Problem Record Creation
To analyze the root cause, a problem record is created either automatically or manually once the major incident is resolved. This linkage helps prevent recurrence by enabling deeper investigation and ongoing problem management activities.
Post Incident Report Review
After resolution, a post incident report (PIR) is generated to review the timeline and handling of the incident. This report supports continuous improvement by identifying lessons learned and opportunities to enhance future incident responses. The PIR can be updated before sharing with stakeholders.
A major incident has a high impact and urgency that affects a large number of users and deprives the business of one or more crucial services. Given the urgency of the situation, a well-coordinated response process is required to accelerate the resolution and minimize the business impact.
- Minimize the impact of service interruptions.
- Ensure that an appropriate incident manager, major incident team, or management group is in place to manage a major incident.
- Communicate to the stakeholders about the service interruptions, degradations, resolutions, and other major incident updates.
- Collaborate with stakeholders to resolve the major incident and restore service.
- Create a problem record to analyze the root cause.
- Generate a post incident report (PIR) to review each major incident once the service is restored.
The Major Incident Management process can be classified in the following phases.
- Major Incident identification and detection
-
The first phase in the process is to identify a potential major incident candidate. You can detect and identify major incidents in the following ways:
- An incident is detected based on the configured major incident trigger rules and is either proposed as a major incident candidate or promoted directly to a major incident automatically.
- An agent reviews the incident information to identify if the incident should be proposed to a major incident candidate. If proposed, a major incident manager reviews the information of the major incident candidate and promotes it to a major incident.
- A major incident manager creates a major incident directly without the proposal process.
- Communication and collaboration
- The second phase is communication. Proper communication during a major incident is crucial to ensure that the IT teams, business stakeholders, and end users are informed about the impact and progress of the major
incident.
Communicating throughout a major incident requires a comprehensive communication plan, including whom to contact, the methods and frequency of communication, and messaging channels used to support, such as email and SMS. A communication plan enables the incident response team to focus their efforts on the resolution process and to set expectations for any future communications.
You can define one or more communication plans based on the communication type, the priority of the incident, and the target audience of the major incident. Throughout the life cycle of the major incident, notifications and status updates are sent to the stakeholders to keep them informed and involved.
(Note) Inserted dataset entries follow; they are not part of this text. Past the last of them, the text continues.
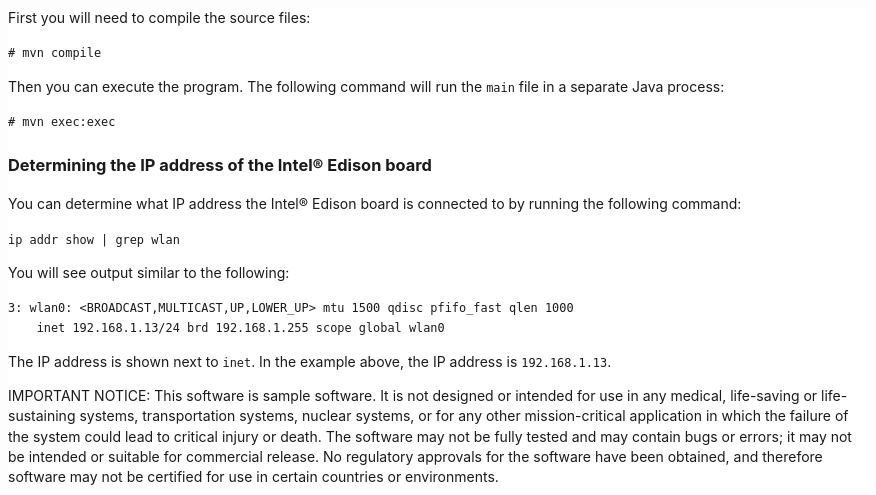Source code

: First you will need to compile the source files:

	# mvn compile

Then you can execute the program. The following command will run the `main` file in a separate Java process:

	# mvn exec:exec 

### Determining the IP address of the Intel® Edison board

You can determine what IP address the Intel® Edison board is connected to by running the following command:

    ip addr show | grep wlan

You will see output similar to the following:

    3: wlan0: <BROADCAST,MULTICAST,UP,LOWER_UP> mtu 1500 qdisc pfifo_fast qlen 1000
        inet 192.168.1.13/24 brd 192.168.1.255 scope global wlan0

The IP address is shown next to `inet`. In the example above, the IP address is `192.168.1.13`.


IMPORTANT NOTICE: This software is sample software. It is not designed or intended for use in any medical, life-saving or life-sustaining systems, transportation systems, nuclear systems, or for any other mission-critical application in which the failure of the system could lead to critical injury or death. The software may not be fully tested and may contain bugs or errors; it may not be intended or suitable for commercial release. No regulatory approvals for the software have been obtained, and therefore software may not be certified for use in certain countries or environments.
Along with communications, effective collaboration with IT teams and other business stakeholders is also important when resolving a major incident. You can use communication channels, such as Microsoft Teams conference calls, to collaborate and work toward issue resolution. The Incident record page in Service Operations Workspace provides various controls for collaboration. For more information, see Collaborate with stakeholders during a major incident.
- Resolution
- The next phase in the major incident life cycle is resolving the major incident. Resolving a major incident also involves resolving all associated child incidents, and the individual callers receive a notification about incident resolution.
- Problem record creation
- A problem record must be created to analyze the root cause of the major incident. You can configure the Create problem from major incident flow to create a problem record automatically after a major incident is resolved or manually create a problem record, as required. You can also configure if the major incident information is automatically copied to a problem record when a problem record is created.
- Post incident report review
- The final phase of a major incident life cycle is generating a post incident report (PIR). After the major incident is resolved, a PIR is generated. You can use a PIR to analyze the incident and understand how to help prevent a similar incident in the future. This review also provides an opportunity to evaluate the incident response process and identify areas for improvement. The report contains the timeline of events that occurred after an incident is created. You can review and update the PIR during the review process before it’s shared with stakeholders.